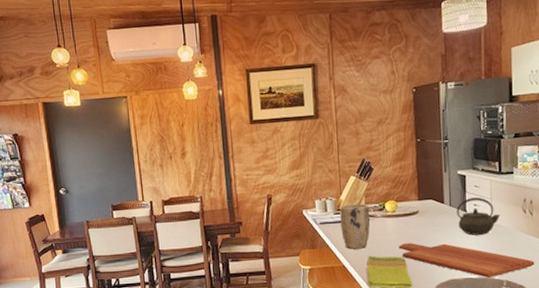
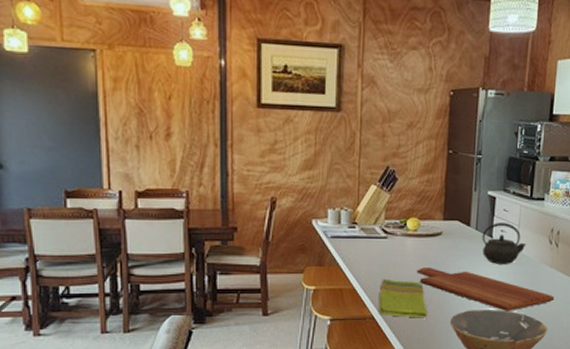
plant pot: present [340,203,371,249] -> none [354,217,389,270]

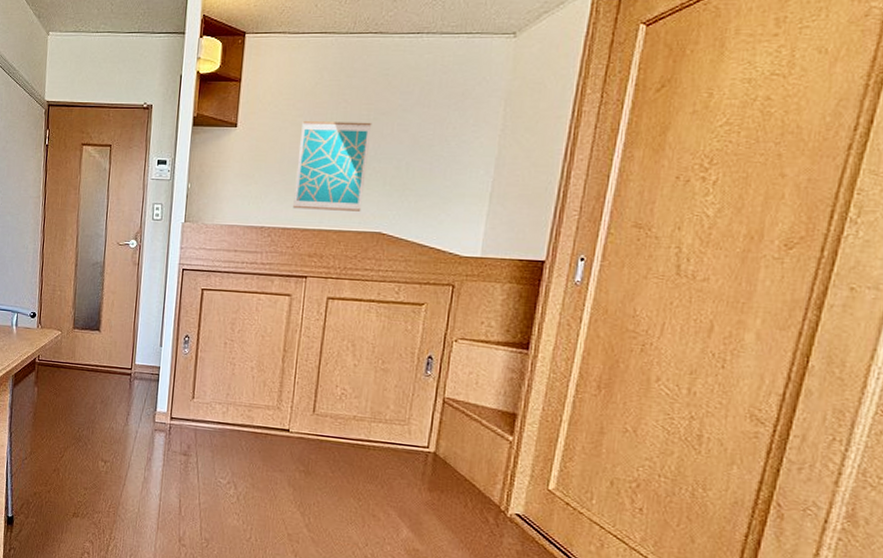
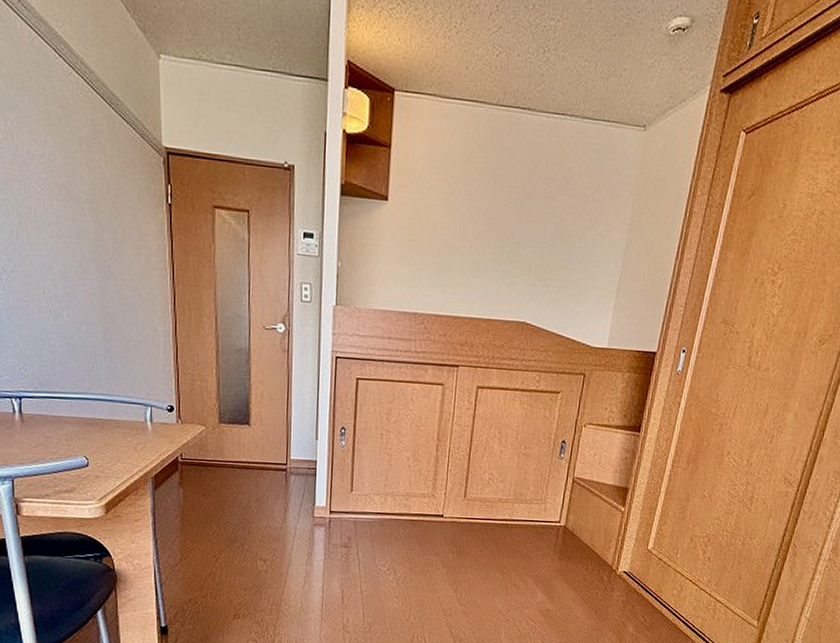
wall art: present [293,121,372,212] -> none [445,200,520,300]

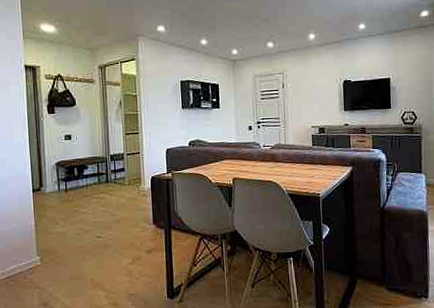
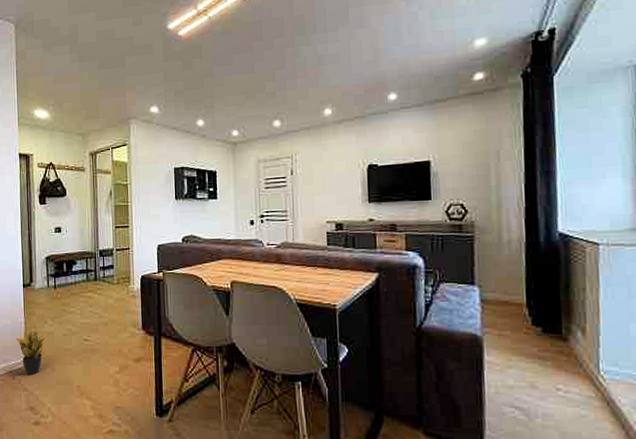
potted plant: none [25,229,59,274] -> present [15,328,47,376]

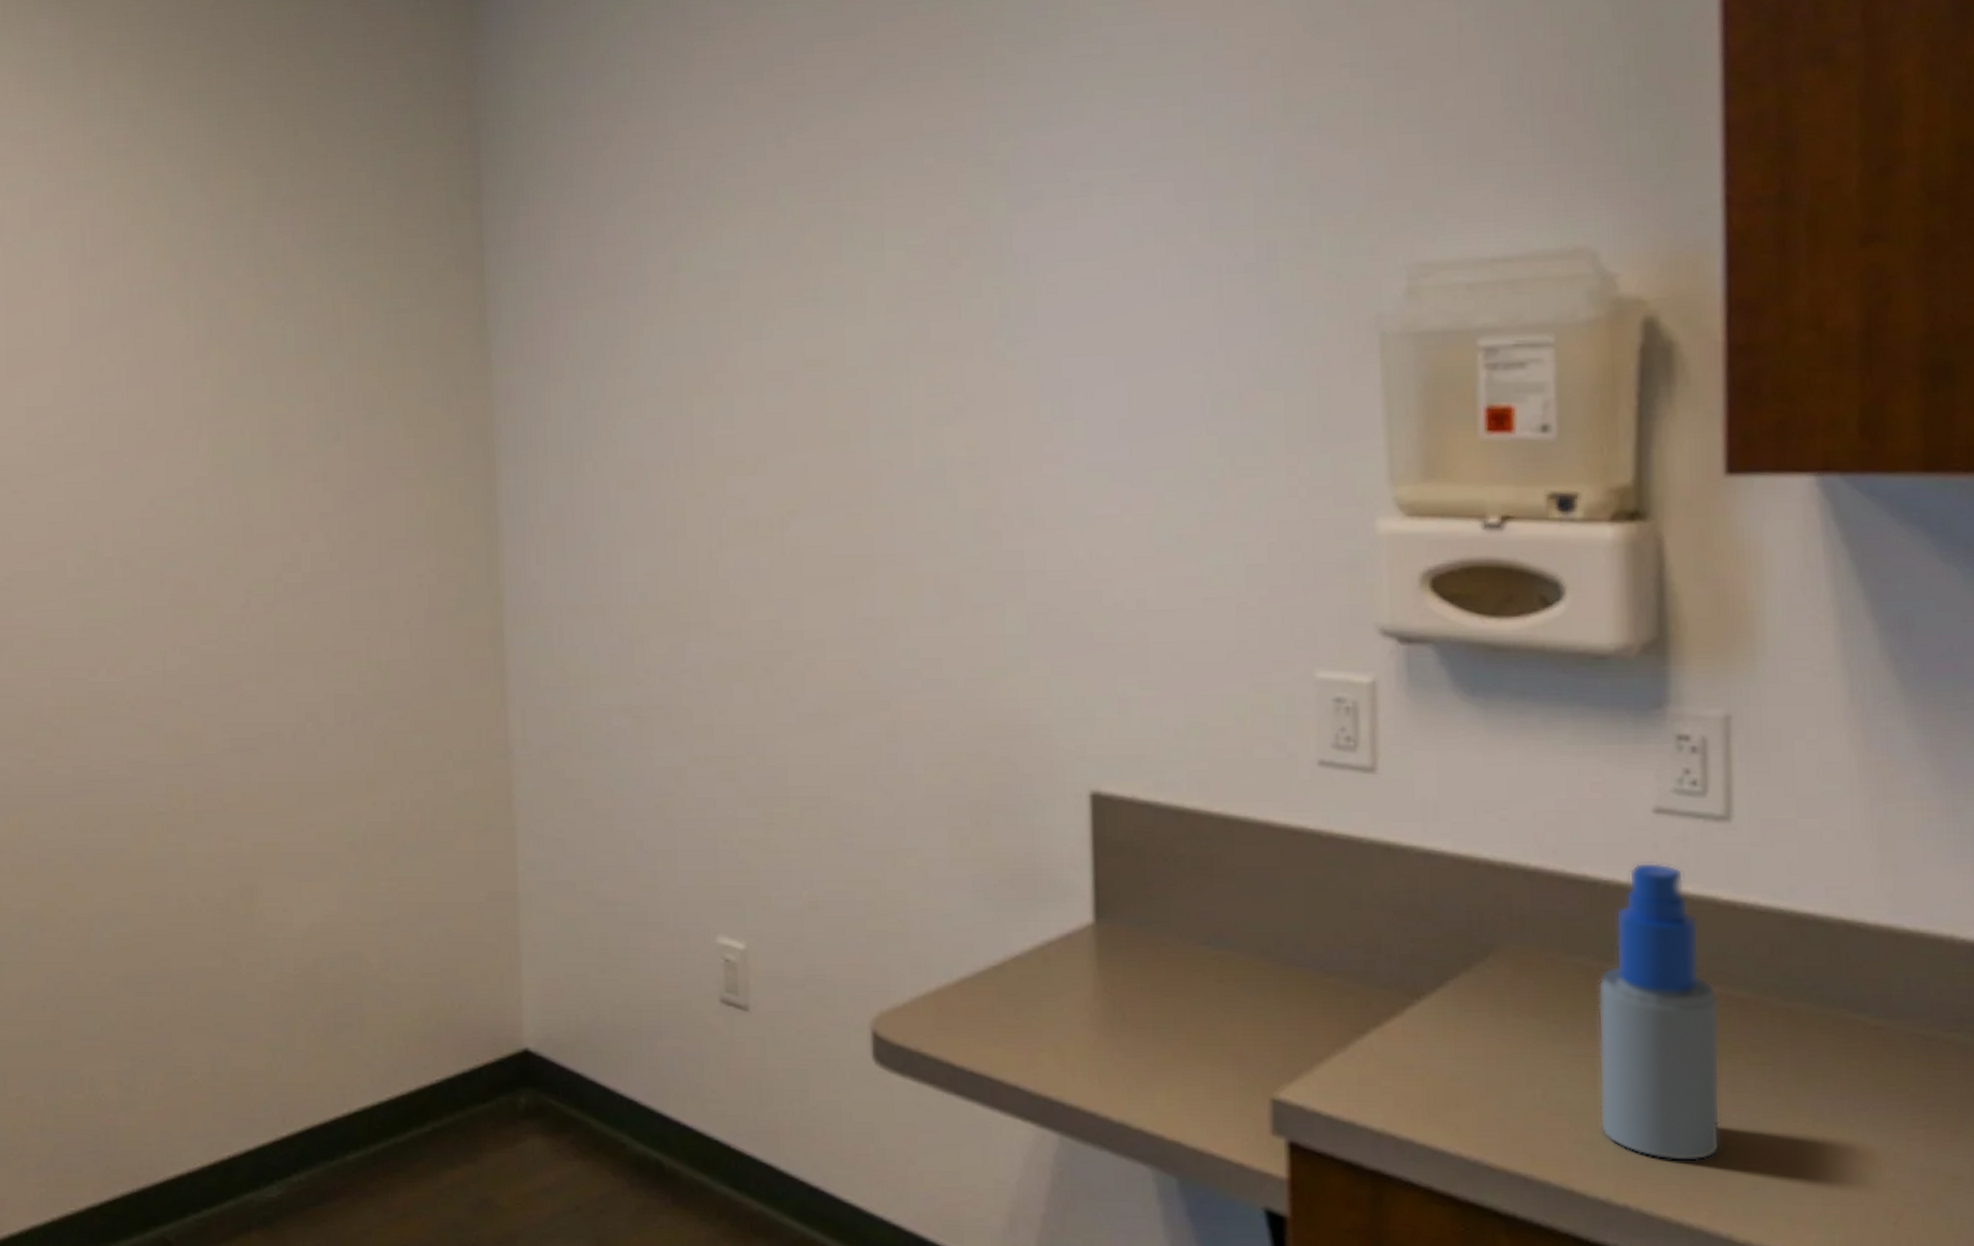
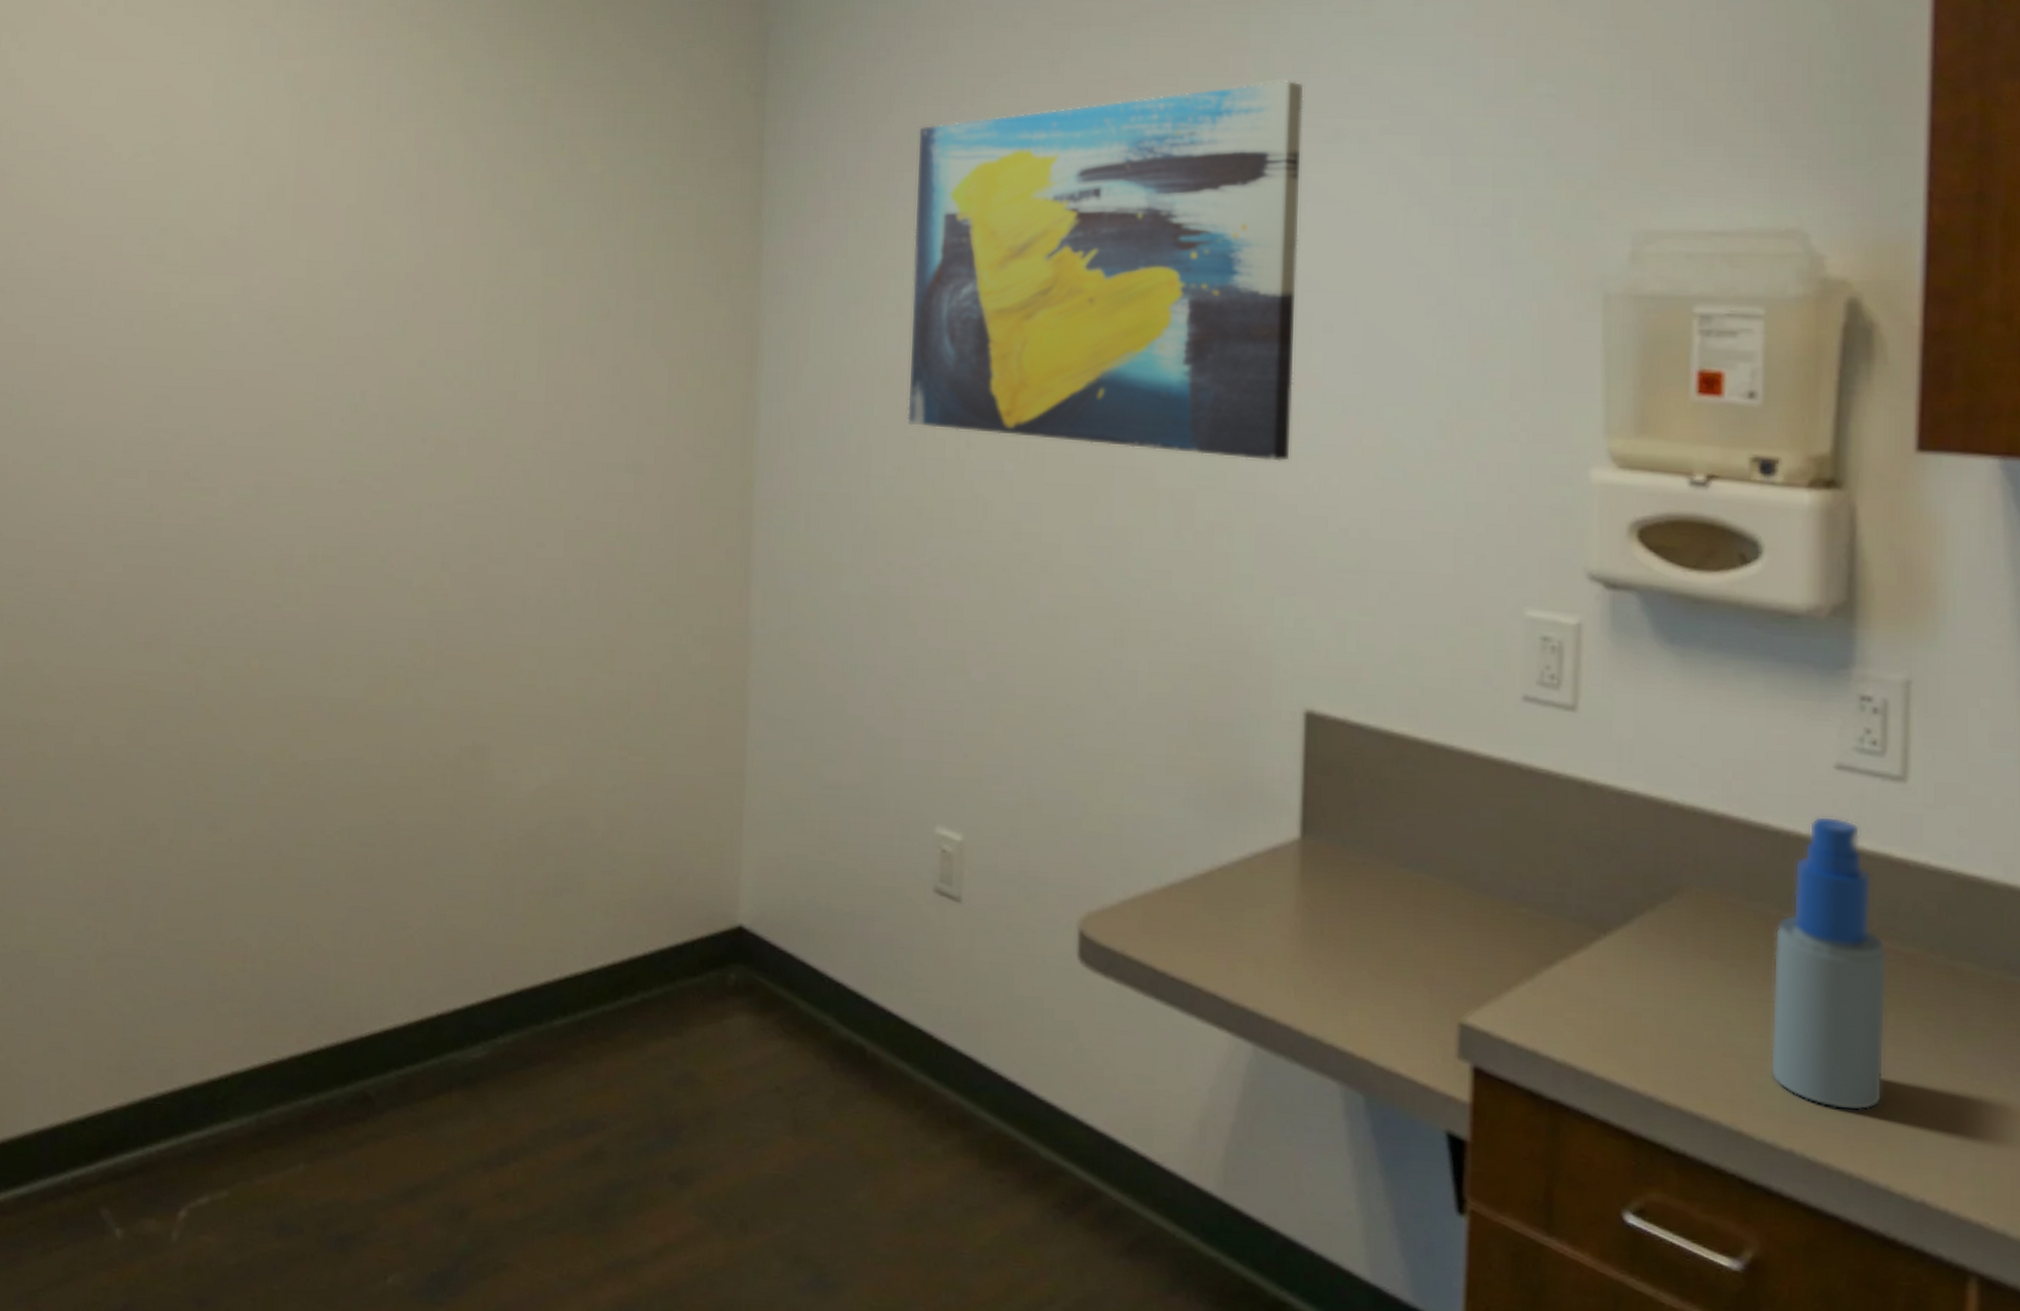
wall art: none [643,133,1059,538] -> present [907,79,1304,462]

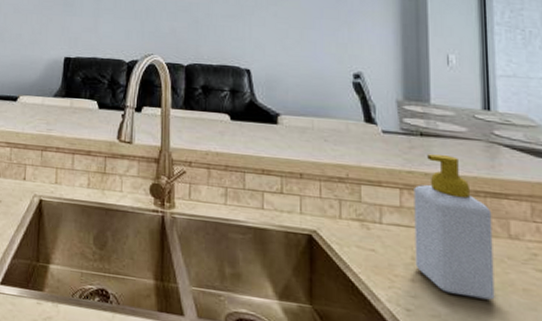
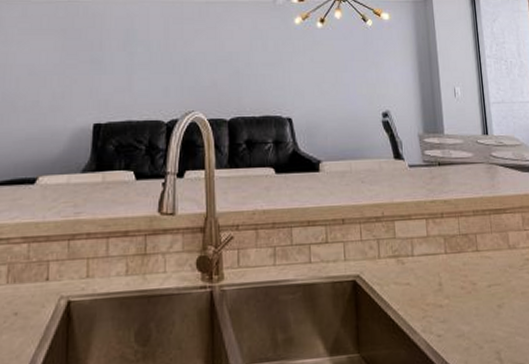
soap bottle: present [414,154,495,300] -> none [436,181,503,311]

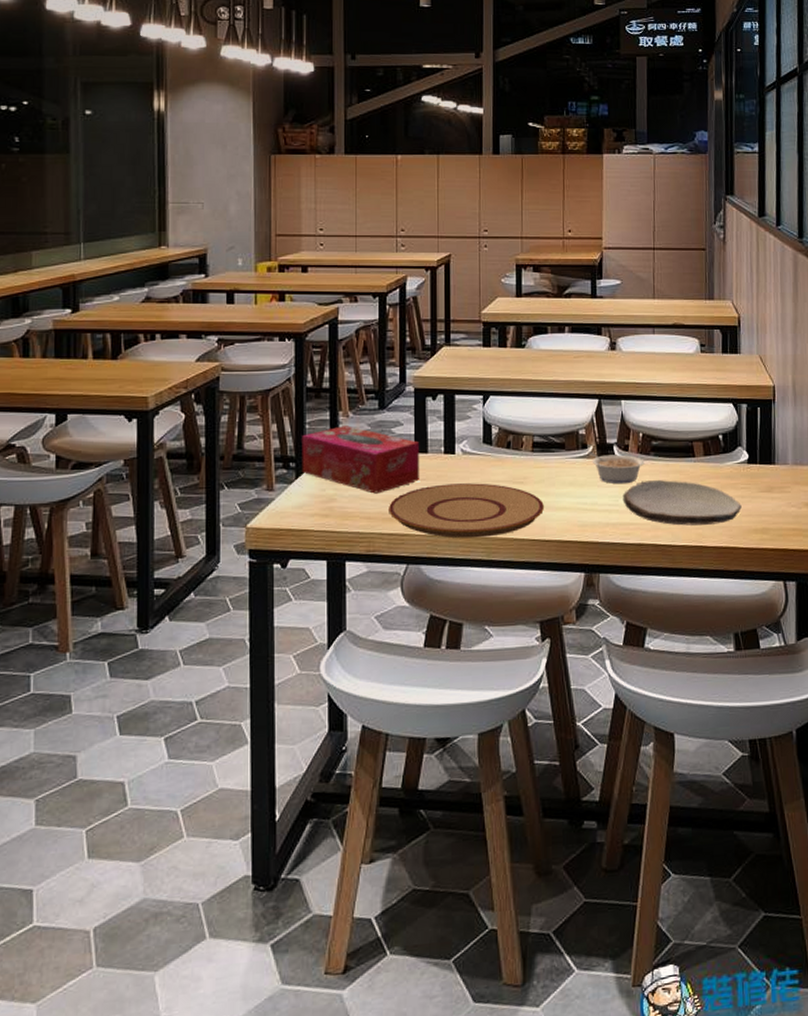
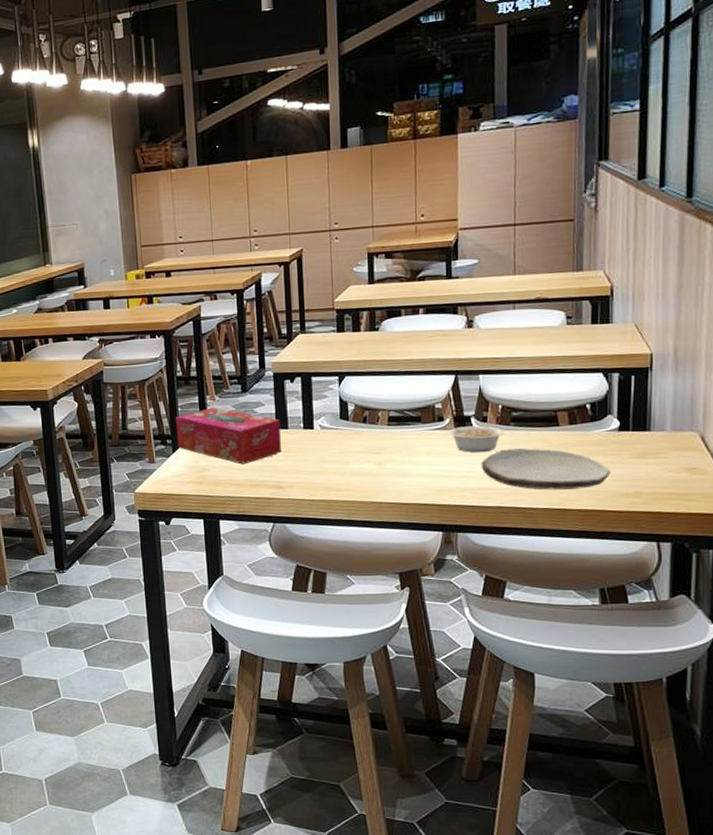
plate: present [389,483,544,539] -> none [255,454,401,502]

● **About this task**
Print all data above verbatim, except pictures.

● **Answer to the exercise**
plant pot: present [340,203,371,249] -> none [354,217,389,270]

wall art: present [293,121,372,212] -> none [445,200,520,300]

potted plant: none [25,229,59,274] -> present [15,328,47,376]

wall art: none [643,133,1059,538] -> present [907,79,1304,462]

soap bottle: present [414,154,495,300] -> none [436,181,503,311]

plate: present [389,483,544,539] -> none [255,454,401,502]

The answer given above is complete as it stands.